For more, see William Lyford on Richard Baxter’s pepper corn.

Reactions: Like 2


----------



## Andrew35 (Jan 2, 2021)

I was curious and googled "peppercorns" to get a sense of how this would have been understood.

Things suddenly got quite interesting: apparently paying a single peppercorn for something has a bit of history?




> In legal parlance, a *peppercorn* is a metaphor for a very small cash payment or other nominal consideration, used to satisfy the requirements for the creation of a legal contract. It is featured in _Chappell & Co Ltd v Nestle Co Ltd_ ([1960] AC 87), which stated that "a peppercorn does not cease to be good consideration if it is established that the promisee does not like pepper and will throw away the corn".[1][2]
> 
> 
> 
> ...



Fascinating stuff.
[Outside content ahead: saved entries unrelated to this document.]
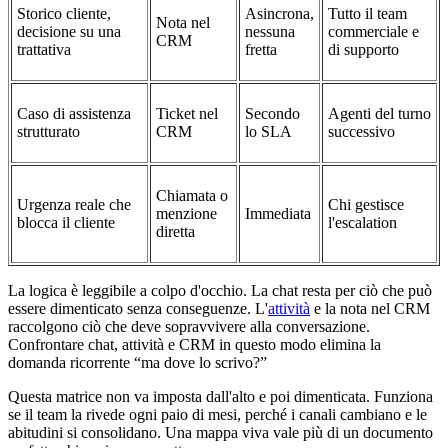
Storico cliente,
Asincrona,
Tutto il team
Nota nel
decisione su una
nessuna
commerciale e
CRM
trattativa
fretta
di supporto
Caso di assistenza
Ticket nel
Secondo
Agenti del turno
strutturato
CRM
lo SLA
successivo
Chiamata o
Urgenza reale che
Chi gestisce
menzione
Immediata
blocca il cliente
l'escalation
diretta
La logica è leggibile a colpo d'occhio. La chat resta per ciò che può
essere dimenticato senza conseguenze. L'
attività
e la nota nel CRM
raccolgono ciò che deve sopravvivere alla conversazione.
Confrontare chat, attività e CRM in questo modo elimina la
domanda ricorrente “ma dove lo scrivo?”
Questa matrice non va imposta dall'alto e poi dimenticata. Funziona
se il team la rivede ogni paio di mesi, perché i canali cambiano e le
abitudini si consolidano. Una mappa viva vale più di un documento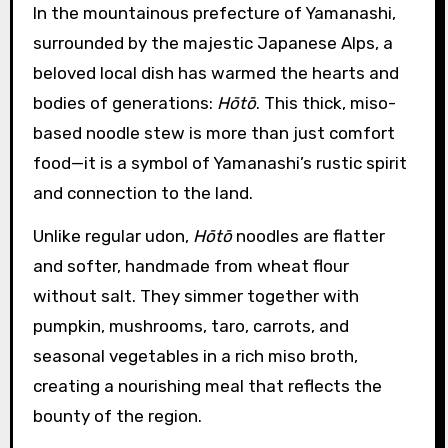
In the mountainous prefecture of Yamanashi,
surrounded by the majestic Japanese Alps, a
beloved local dish has warmed the hearts and
bodies of generations:
Hōtō
. This thick, miso-
based noodle stew is more than just comfort
food—it is a symbol of Yamanashi’s rustic spirit
and connection to the land.
Unlike regular udon,
Hōtō
noodles are flatter
and softer, handmade from wheat flour
without salt. They simmer together with
pumpkin, mushrooms, taro, carrots, and
seasonal vegetables in a rich miso broth,
creating a nourishing meal that reflects the
bounty of the region.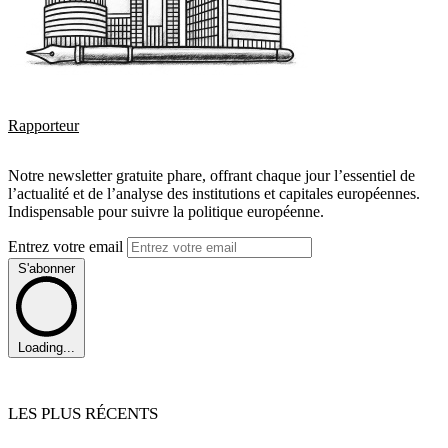
Rapporteur
Notre newsletter gratuite phare, offrant chaque jour l’essentiel de
l’actualité et de l’analyse des institutions et capitales européennes.
Indispensable pour suivre la politique européenne.
Entrez votre email
S'abonner
Loading...
LES PLUS RÉCENTS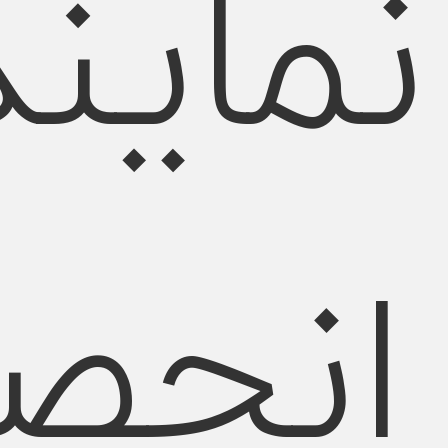
نماین
انحص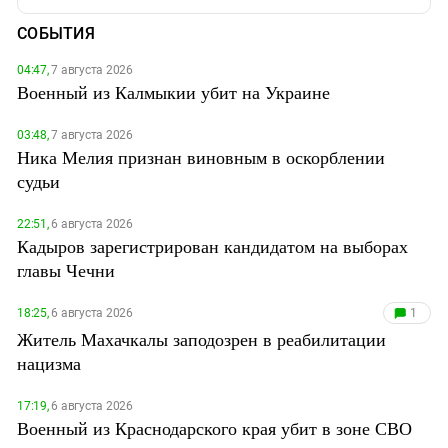
СОБЫТИЯ
04:47,
7 августа 2026
Военный из Калмыкии убит на Украине
03:48,
7 августа 2026
Ника Мелия признан виновным в оскорблении
судьи
22:51,
6 августа 2026
Кадыров зарегистрирован кандидатом на выборах
главы Чечни
18:25,
6 августа 2026
1
Житель Махачкалы заподозрен в реабилитации
нацизма
17:19,
6 августа 2026
Военный из Краснодарского края убит в зоне СВО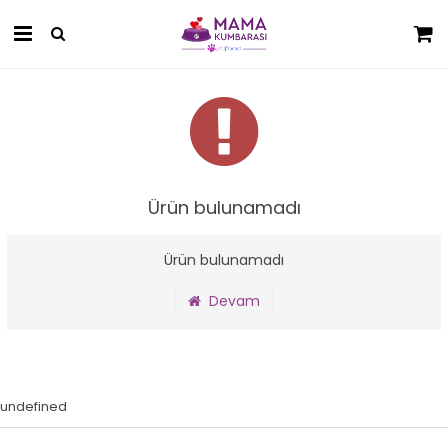
Ürün bulunamadı
Ürün bulunamadı
Devam
undefined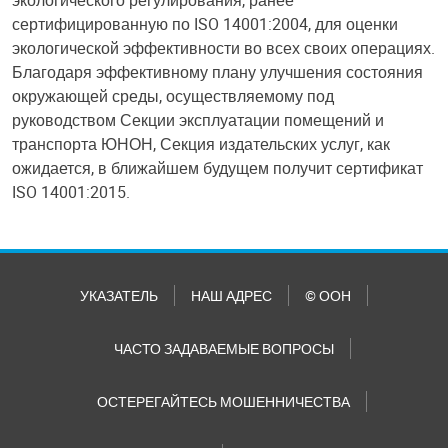
экологического регулирования, ранее
сертифицированную по ISO 14001:2004, для оценки
экологической эффективности во всех своих операциях.
Благодаря эффективному плану улучшения состояния
окружающей среды, осуществляемому под
руководством Секции эксплуатации помещений и
транспорта ЮНОН, Секция издательских услуг, как
ожидается, в ближайшем будущем получит сертификат
ISO 14001:2015.
УКАЗАТЕЛЬ
НАШ АДРЕС
© ООН
ЧАСТО ЗАДАВАЕМЫЕ ВОПРОСЫ
ОСТЕРЕГАЙТЕСЬ МОШЕННИЧЕСТВА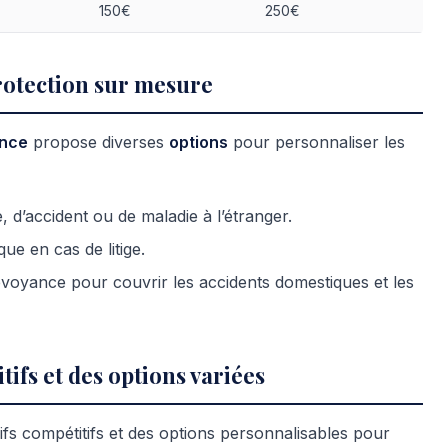
150€
250€
rotection sur mesure
ance
propose diverses
options
pour personnaliser les
d’accident ou de maladie à l’étranger.
que en cas de litige.
voyance pour couvrir les accidents domestiques et les
tifs et des options variées
ifs compétitifs et des options personnalisables pour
Anyone else know much about this, and does the practice go all the way back to Baxter?


----------



## deleteduser99 (Jan 2, 2021)

Andrew35 said:


> I was curious and googled "peppercorns" to get a sense of how this would have been understood.
> 
> Things suddenly got quite interesting: apparently paying a single peppercorn for something has a bit of history?
> 
> ...



I love Baxter, but the error is older than him. This is basically a greatly-decreased standard of obedience in lieu of having to satisfy the full debt; that is, God in the New Covenant really lowers the standard of obedience, and instead of the full fulfillment of the law He accepts faith, repentance (charity and new obedience as well?) as new conditions, fulfilling the standard. So it’s not really grace alone and faith alone.

That is why he is called a neonomian, “new law.”

Reactions: Informative 1


----------



## Shanny01 (Jan 2, 2021)

I believe either Henry Hammond or Herbert Thorndike, who held the same position as Baxter on this point, referred to the requirement as 'the lowered market'.


----------